What I'm saying is that it's not always paradise here at home, but for some reason, I can cope with it. I really can. I can brush things off and carry on with being the happy person I am.

And there are only two ways that is possible. Either I really am a strong person, or I don't have it as rough as others. I'm willing to bet on both.

Another thing that might have contributed to my non-eventful life is my logicality. I'm not a stupid girl, and I don't fall in love easily. Actually, I don't fall in love at  all (or yet). I won't rush into things and I more or less won't do anything stupid. The bad thing about that is that playing safe doesn't get you very far.

Maybe it's time to start taking risks. It's high time for me to escape mother Gothel's tower. And perhaps I'll find my prince charming, or get captured by villains-- it'll be an adventure either way.

Life, come at me.


Xoxo,
Bea

Friday, January 6, 2012

Teachers are Sadist

Okay, not all of them, but some of them are.
Seriously, I don't understand WHY they do that. Making life 10x harder for us, just because they can. Do they feel so low in life, that torturing us makes them feel superior, thus relieving their pain? Why do they feel like everyone is out to get them? Or are they just THIS insecure? What do they get from all this? Pleasure? Definitely sadist.

One of my teachers actually HAS an evil laugh. I am not joking. One day, if I ever decide to write a novel, I'm going to base someone on her, because she is the perfect villain role model.

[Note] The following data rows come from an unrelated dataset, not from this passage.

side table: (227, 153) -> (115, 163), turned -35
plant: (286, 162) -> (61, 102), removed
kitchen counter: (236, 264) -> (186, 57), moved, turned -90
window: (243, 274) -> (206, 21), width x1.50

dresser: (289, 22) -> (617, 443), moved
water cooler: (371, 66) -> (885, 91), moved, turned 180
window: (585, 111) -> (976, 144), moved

Back to the topic, didn't they ever think for a second, that life might be easier (way easier) for them if they started being... Civil? I guess not.

Sometimes, I do feel sorry for them. I mean, their lives are so much worse than mine. So I shouldn't have a reason to hate or judge them. But, sometimes, they are so mean, so evil, you just can't. Ever get that feeling?

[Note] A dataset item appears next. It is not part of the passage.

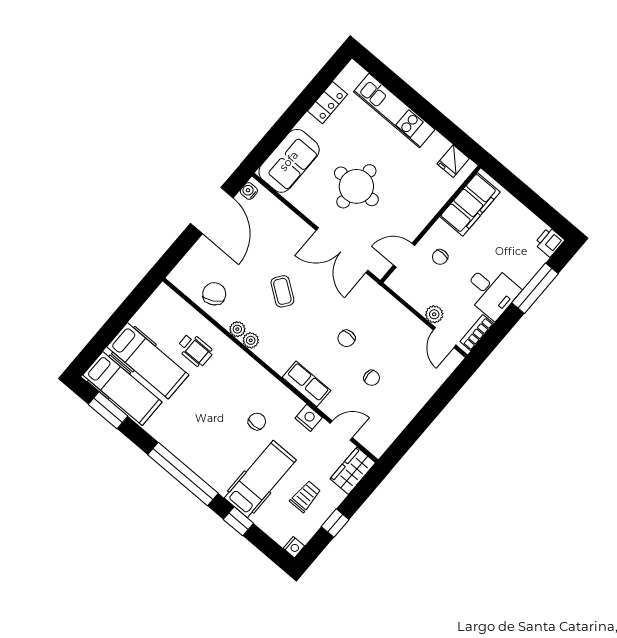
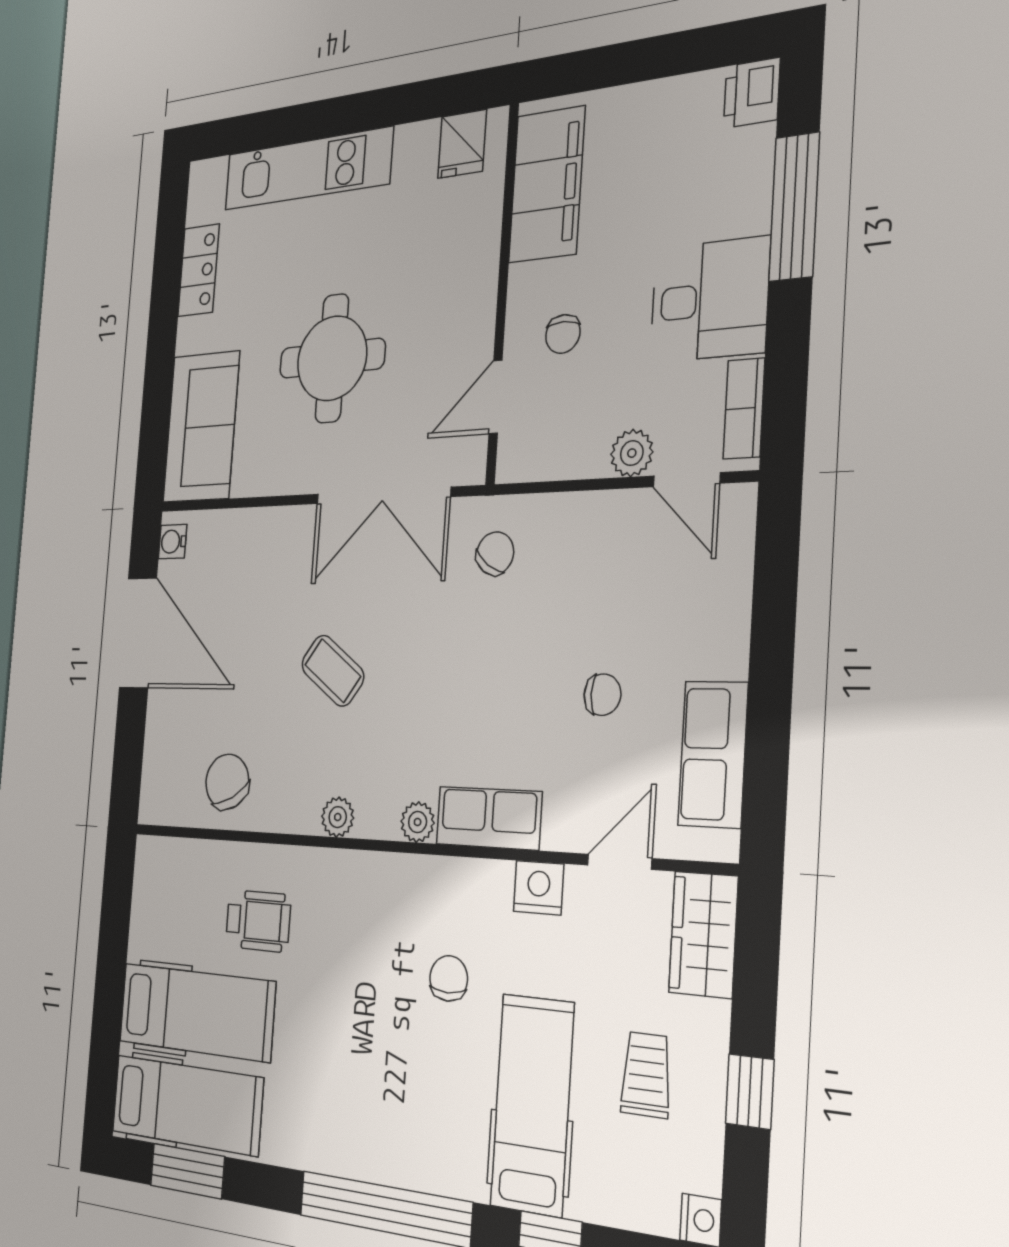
plant: (237, 329) -> (418, 822), moved
chair: (347, 338) -> (495, 553), moved, turned -145
row of seats: (393, 423) -> (713, 754), added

And do you ever get the thought, that one day, you will grow up, and be a rich, influential person, and get your "payback" on them?

I just really, hate those kinds of teachers, because teachers are supposed to be perfect, or almost perfect. I mean, they teach us most of the important things, and they are so knowledgable. And, teachers are... Mentors.

I don't think sadist teachers have no lives. I think the ones they DO have, sucks.